Endocytosis is an important virulence function for Entamoeba histolytica, the causative agent of amoebic dysentery. Although a number of E. histolytica proteins that regulate this process have been identified, less is known about the role of lipids. In other systems, phosphatidylinositol 3-phosphate (PI3P), a product of phosphatidylinositol 3-kinase (PI 3-kinase), has been shown to be required for endocytosis. FYVE-finger domains are protein motifs that bind specifically to PI3P. Using a PI3P biosensor consisting of glutathione-S-transferase (GST) fused to two tandem FYVE-finger domains, we have localized PI3P to phagosomes but not fluid-phase pinosomes in E. histolytica, suggesting a role for PI3P in phagocytosis.
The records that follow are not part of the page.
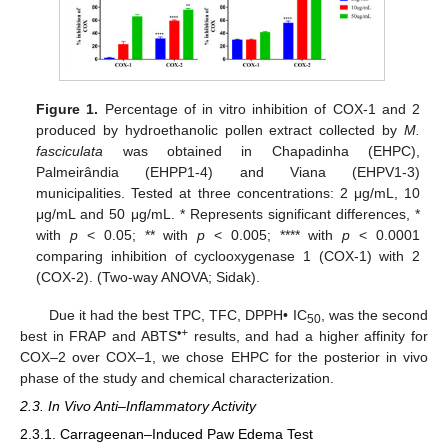
Figure 1.
Percentage of in vitro inhibition of COX-1 and 2
produced by hydroethanolic pollen extract collected by
M.
fasciculata
was obtained in Chapadinha (EHPC),
Palmeirândia (EHPP1-4) and Viana (EHPV1-3)
municipalities. Tested at three concentrations: 2 μg/mL, 10
μg/mL and 50 μg/mL. * Represents significant differences, *
with
p
< 0.05; ** with
p
< 0.005; **** with
p
< 0.0001
comparing inhibition of cyclooxygenase 1 (COX-1) with 2
(COX-2). (Two-way ANOVA; Sidak).
Due it had the best TPC, TFC, DPPH• IC
, was the second
50
•+
best in FRAP and ABTS
results, and had a higher affinity for
COX–2 over COX–1, we chose EHPC for the posterior in vivo
phase of the study and chemical characterization.
2.3. In Vivo Anti–Inflammatory Activity
2.3.1. Carrageenan–Induced Paw Edema Test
Treatment of cells with PI 3-kinase inhibitors impaired GST-2 x FYVE-phagosome association supporting the authenticity of the biosensor staining. However, treatment with PI 3-kinase inhibitors did not inhibit E. histolytica-particle interaction, indicating that PI3P is not required for the initial step, but is required for subsequent steps of phagocytosis.